[Collected data]
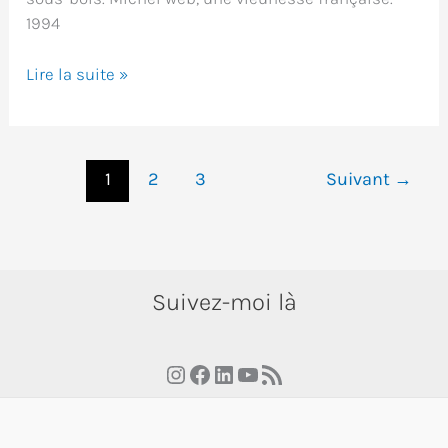
1994
Broumiard
Lire la suite »
&
sentiments
1
2
3
Suivant
→
Suivez-moi là
Instagram
Facebook
LinkedIn
YouTube
RSS Feed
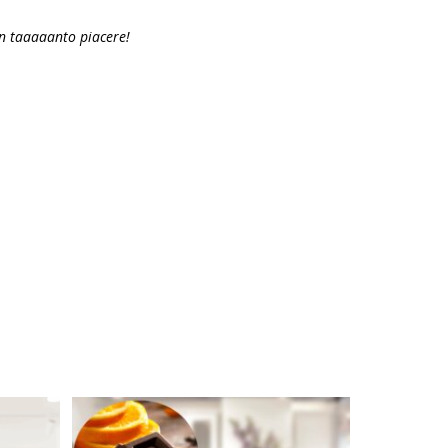
n taaaaanto piacere!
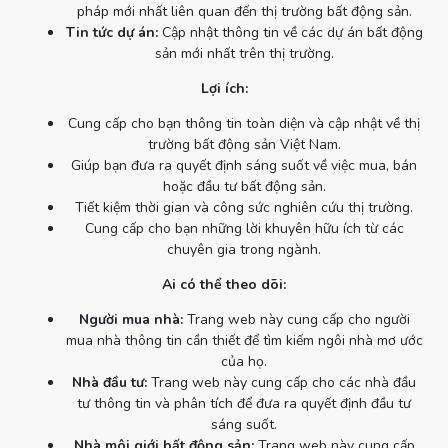
pháp mới nhất liên quan đến thị trường bất động sản.
Tin tức dự án:
Cập nhật thông tin về các dự án bất động
sản mới nhất trên thị trường.
Lợi ích:
Cung cấp cho bạn thông tin toàn diện và cập nhật về thị
trường bất động sản Việt Nam.
Giúp bạn đưa ra quyết định sáng suốt về việc mua, bán
hoặc đầu tư bất động sản.
Tiết kiệm thời gian và công sức nghiên cứu thị trường.
Cung cấp cho bạn những lời khuyên hữu ích từ các
chuyên gia trong ngành.
Ai có thể theo dõi:
Người mua nhà:
Trang web này cung cấp cho người
mua nhà thông tin cần thiết để tìm kiếm ngôi nhà mơ ước
của họ.
Nhà đầu tư:
Trang web này cung cấp cho các nhà đầu
tư thông tin và phân tích để đưa ra quyết định đầu tư
sáng suốt.
Nhà môi giới bất động sản:
Trang web này cung cấp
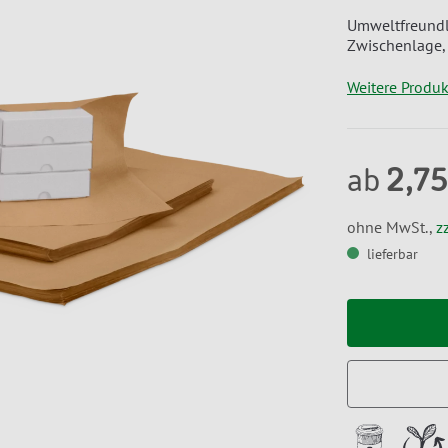
Umweltfreundli
Zwischenlage,
Weitere Produ
2,75
ab
ohne MwSt.,
z
lieferbar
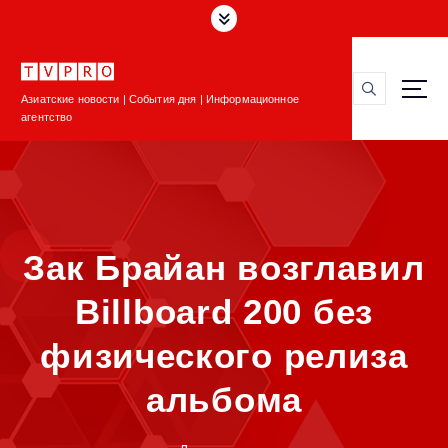
П
е
р
е
Азиатские новости | События дня | Информационное
й
агентство
т
и
к
с
о
д
Зак Брайан возглавил
е
р
Billboard 200 без
ж
и
физического релиза
м
о
альбома
м
у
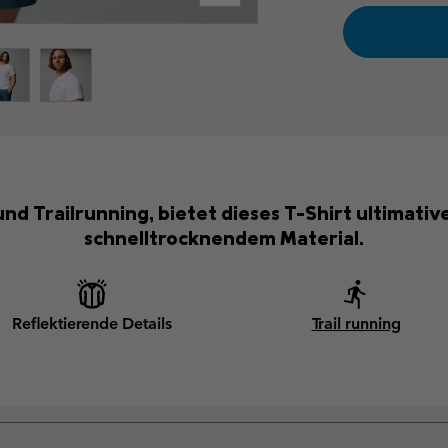
nd Trailrunning, bietet dieses T-Shirt ultimati
schnelltrocknendem Material.
Reflektierende Details
Trail running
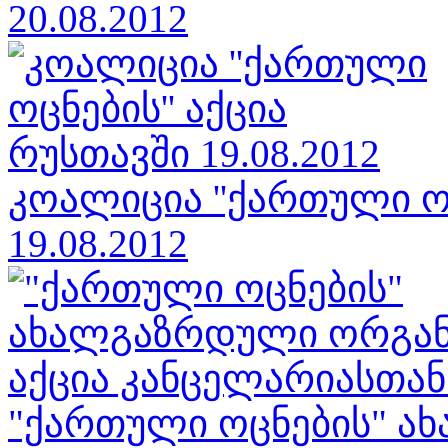
20.08.2012
კოალიცია ''ქართული ოც
19.08.2012
"ქართული ოცნების" 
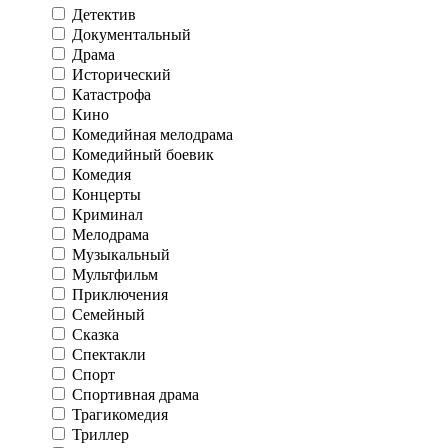
Детектив
Документальный
Драма
Исторический
Катастрофа
Кино
Комедийная мелодрама
Комедийный боевик
Комедия
Концерты
Криминал
Мелодрама
Музыкальный
Мультфильм
Приключения
Семейный
Сказка
Спектакли
Спорт
Спортивная драма
Трагикомедия
Триллер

PROBLEM TO WORK ON: Type out all of the records exactly, leaving out any picture.

EXERCISE SOLUTION:
1994
Broumiard
Lire la suite »
&
sentiments
1
2
3
Suivant
→
Suivez-moi là
Instagram
Facebook
LinkedIn
YouTube
RSS Feed
n taaaaanto piacere!
pháp mới nhất liên quan đến thị trường bất động sản.
Tin tức dự án:
Cập nhật thông tin về các dự án bất động
sản mới nhất trên thị trường.
Lợi ích:
Cung cấp cho bạn thông tin toàn diện và cập nhật về thị
trường bất động sản Việt Nam.
Giúp bạn đưa ra quyết định sáng suốt về việc mua, bán
hoặc đầu tư bất động sản.
Tiết kiệm thời gian và công sức nghiên cứu thị trường.
Cung cấp cho bạn những lời khuyên hữu ích từ các
chuyên gia trong ngành.
Ai có thể theo dõi:
Người mua nhà:
Trang web này cung cấp cho người
mua nhà thông tin cần thiết để tìm kiếm ngôi nhà mơ ước
của họ.
Nhà đầu tư:
Trang web này cung cấp cho các nhà đầu
tư thông tin và phân tích để đưa ra quyết định đầu tư
sáng suốt.
Nhà môi giới bất động sản:
Trang web này cung cấp
Umweltfreundli
Zwischenlage,
Weitere Produ
2,75
ab
ohne MwSt.,
z
lieferbar
П
е
р
е
Азиатские новости | События дня | Информационное
й
агентство
т
и
к
с
о
д
Зак Брайан возглавил
е
р
Billboard 200 без
ж
и
физического релиза
м
о
альбома
м
у
nd Trailrunning, bietet dieses T-Shirt ultimati
schnelltrocknendem Material.
Reflektierende Details
Trail running
20.08.2012
კოალიცია ''ქართული ოც
19.08.2012
"ქართული ოცნების" 
Детектив
Документальный
Драма
Исторический
Катастрофа
Кино
Комедийная мелодрама
Комедийный боевик
Комедия
Концерты
Криминал
Мелодрама
Музыкальный
Мультфильм
Приключения
Семейный
Сказка
Спектакли
Спорт
Спортивная драма
Трагикомедия
Триллер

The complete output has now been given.